Immunostaining of renal allograft biopsies for C4d deposition has become an important diagnostic tool in the recognition of humoral-mediated graft rejection. The majority of studies have been performed on frozen tissue sections with one of several commercially available antibody reagents. However, only a single small series that compared reagents or methods, including staining of formalin-fixed, paraffin-embedded tissue, has been published.
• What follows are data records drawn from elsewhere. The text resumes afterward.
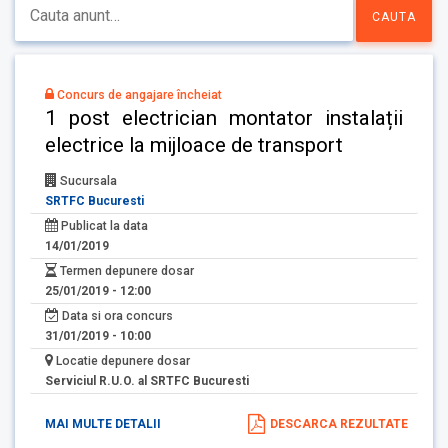
Concurs de angajare încheiat
1 post electrician montator instalații
electrice la mijloace de transport
Sucursala
SRTFC Bucuresti
Publicat la data
14/01/2019
Termen depunere dosar
25/01/2019 - 12:00
Data si ora concurs
31/01/2019 - 10:00
Locatie depunere dosar
Serviciul R.U.O. al SRTFC Bucuresti
MAI MULTE DETALII
DESCARCA REZULTATE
Two different staining methods in 138 renal allograft biopsies were compared directly: A mAb (Quidel, San Diego, CA) on frozen tissue sections with indirect immunofluorescence (IF) and a polyclonal antibody (Biomedica Gruppe, distributed by ALPCO, Windham, NH) applied to formalin-fixed, paraffin-embedded tissue with immunohistochemical (IHC) detection. An initial data set of 107 consecutive cases showed complete agreement between staining methods in 104 (97%) cases. Overall, nine of 107 cases were positive with one or both methods, representing 8.4% of all allograft biopsies tested, 15% of clinically indicated biopsies, and 24% of biopsies with a histologic diagnosis of acute cellular rejection. A second set of 31 cases included 17 cases that were positive by either method, with concordance in 29 of 31 cases. Combining the two data sets, the overall specificity of the IHC method compared with IF was 98%, and sensitivity was 87.5%. Direct comparison demonstrates that IHC staining of formalin-fixed, paraffin-embedded tissue with anti-C4d polyclonal antibody has acceptable sensitivity and specificity, as compared with IF staining of frozen tissue with the Quidel mAb.

摘要

对肾移植活检组织进行C4d沉积的免疫染色已成为识别体液介导的移植排斥反应的一项重要诊断工具。大多数研究是使用几种市售抗体试剂之一,对冷冻组织切片进行的。然而,仅有一个比较试剂或方法(包括对福尔马林固定、石蜡包埋组织进行染色)的小系列研究发表。直接比较了138例肾移植活检组织的两种不同染色方法:用间接免疫荧光法(IF)对冷冻组织切片使用单克隆抗体(Quidel,加利福尼亚州圣地亚哥),以及用免疫组织化学法(IHC)检测,对福尔马林固定、石蜡包埋组织使用多克隆抗体(Biomedica Gruppe,由新罕布什尔州温德姆的ALPCO经销)。最初的107例连续病例数据集显示,104例(97%)染色方法之间完全一致。总体而言,107例病例中有9例用一种或两种方法检测为阳性,占所有检测的移植活检组织的8.4%,占临床指示活检组织的15%,占组织学诊断为急性细胞排斥反应活检组织的24%。第二组31例病例包括17例用任何一种方法检测为阳性的病例,31例中有29例结果一致。将两个数据集合并后,与IF法相比,IHC法的总体特异性为98%,敏感性为87.5%。直接比较表明,与用Quidel单克隆抗体对冷冻组织进行IF染色相比,用抗C4d多克隆抗体对福尔马林固定、石蜡包埋组织进行IHC染色具有可接受的敏感性和特异性。